La dynastie Tang (618-908)
La dynastie Tang : l’âge d’or de la Chine et l’essor de la MTC
La dynastie Tang (618-908) est considérée par les historiens comme l’un des sommets absolus de la civilisation chinoise. Ce fut une période d’ouverture sans précédent, de richesse culturelle et d’échanges internationaux. La Chine était le centre du monde — sur les plans politique, économique et culturel. Et pour la Médecine Traditionnelle Chinoise, la période Tang fut une époque d’extraordinaire productivité : de grands ouvrages encyclopédiques furent compilés, l’enseignement médical fut formalisé et la MTC atteignit un niveau de systématisation qui rendit possibles des siècles de développement ultérieur.

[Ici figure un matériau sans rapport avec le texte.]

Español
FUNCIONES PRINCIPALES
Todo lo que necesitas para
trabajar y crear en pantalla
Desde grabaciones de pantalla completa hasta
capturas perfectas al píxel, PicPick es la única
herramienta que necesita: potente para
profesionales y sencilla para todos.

Un empire qui embrassait le monde
La dynastie Tang était plus vaste que les Han et s’étendait de la Corée à l’Asie centrale. Par la route de la soie, la Chine entretenait des contacts intenses avec l’Inde, la Perse, l’Empire byzantin et le monde arabe. Cette ouverture aux influences étrangères n’était pas une faiblesse, mais une force : la Chine des Tang absorbait le meilleur de ce que les autres cultures avaient à offrir et le transformait en une synthèse propre et unique. Le bouddhisme, entré en Chine à l’époque Han, atteignit son apogée sous les Tang — soutenu par le pouvoir impérial et profondément enraciné dans la culture.
Sun Simiao : le Prince de la médecine
La grande figure de la médecine Tang est Sun Simiao, qui vécut environ de 581 à 682 après J.-C. et que beaucoup considèrent comme le plus grand médecin de l’histoire de la MTC. Ses deux œuvres monumentales — le Qianjin Yaofang (Mille prescriptions d’or) et le Qianjin Yi Fang (Supplément aux mille prescriptions d’or) — sont des compilations encyclopédiques de savoir médical qui rassemblent toute la tradition de la MTC jusqu’à son époque.

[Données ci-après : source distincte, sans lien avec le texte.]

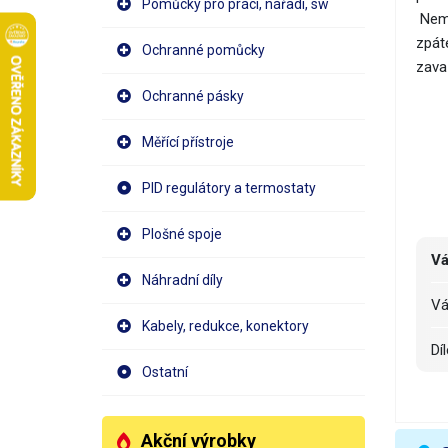
Pomůcky pro práci, nářadí, sw
Nemus
zpáte
Ochranné pomůcky
zava
Ochranné pásky
Měřící přístroje
PID regulátory a termostaty
Plošné spoje
Vá
Náhradní díly
v
Kabely, redukce, konektory
d
Ostatní
dí
Akční výrobky
o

Sun Simiao était aussi un penseur éthique. Son texte sur l’éthique médicale — "Le médecin sincère" — souligne qu’un médecin doit traiter tous les patients de manière égale, indépendamment de leur statut social, de leur richesse ou de leur origine. C’est l’une des premières formulations de l’éthique médicale dans l’histoire du monde. L’héritage de Sun Simiao va donc au-delà de son savoir médical : il a aussi défini ce que signifie être un bon médecin.
Formalisation de l’enseignement médical
À l’époque Tang, un système formel d’enseignement médical fut mis en place pour la première fois. Le Bureau médical impérial — le Tai Yi Shu — organisa l’enseignement médical en départements spécialisés : médecine, acupuncture, massage et rituels d’incantation. Les étudiants suivaient un programme structuré et passaient des examens. Ce fut une étape révolutionnaire : pour la première fois, le savoir médical ne se transmettait pas seulement de manière informelle de maître à élève, mais était formalisé dans un cadre institutionnel.
Impératrice Wu Zetian : la seule impératrice de Chine
La dynastie Tang connut un épisode particulier : la Seconde dynastie Zhou (690-705), lorsque Wu Zetian s’empara du pouvoir et se proclama impératrice — la seule femme de toute l’histoire impériale chinoise à l’avoir fait. Son règne fut controversé mais efficace. Elle promut le bouddhisme, restructura la bureaucratie et fit davantage primer le mérite que la naissance dans les nominations officielles. Après sa mort, la dynastie Tang fut restaurée.
Conclusion
La dynastie Tang est pour la MTC ce que la Renaissance fut pour la médecine européenne : une période de synthèse, de systématisation et d’essor qui porta la tradition à un nouveau niveau. Les œuvres de Sun Simiao, la formalisation de l’enseignement médical et les échanges internationaux de savoir firent de la période Tang un chapitre indispensable de l’histoire de la Médecine Traditionnelle Chinoise.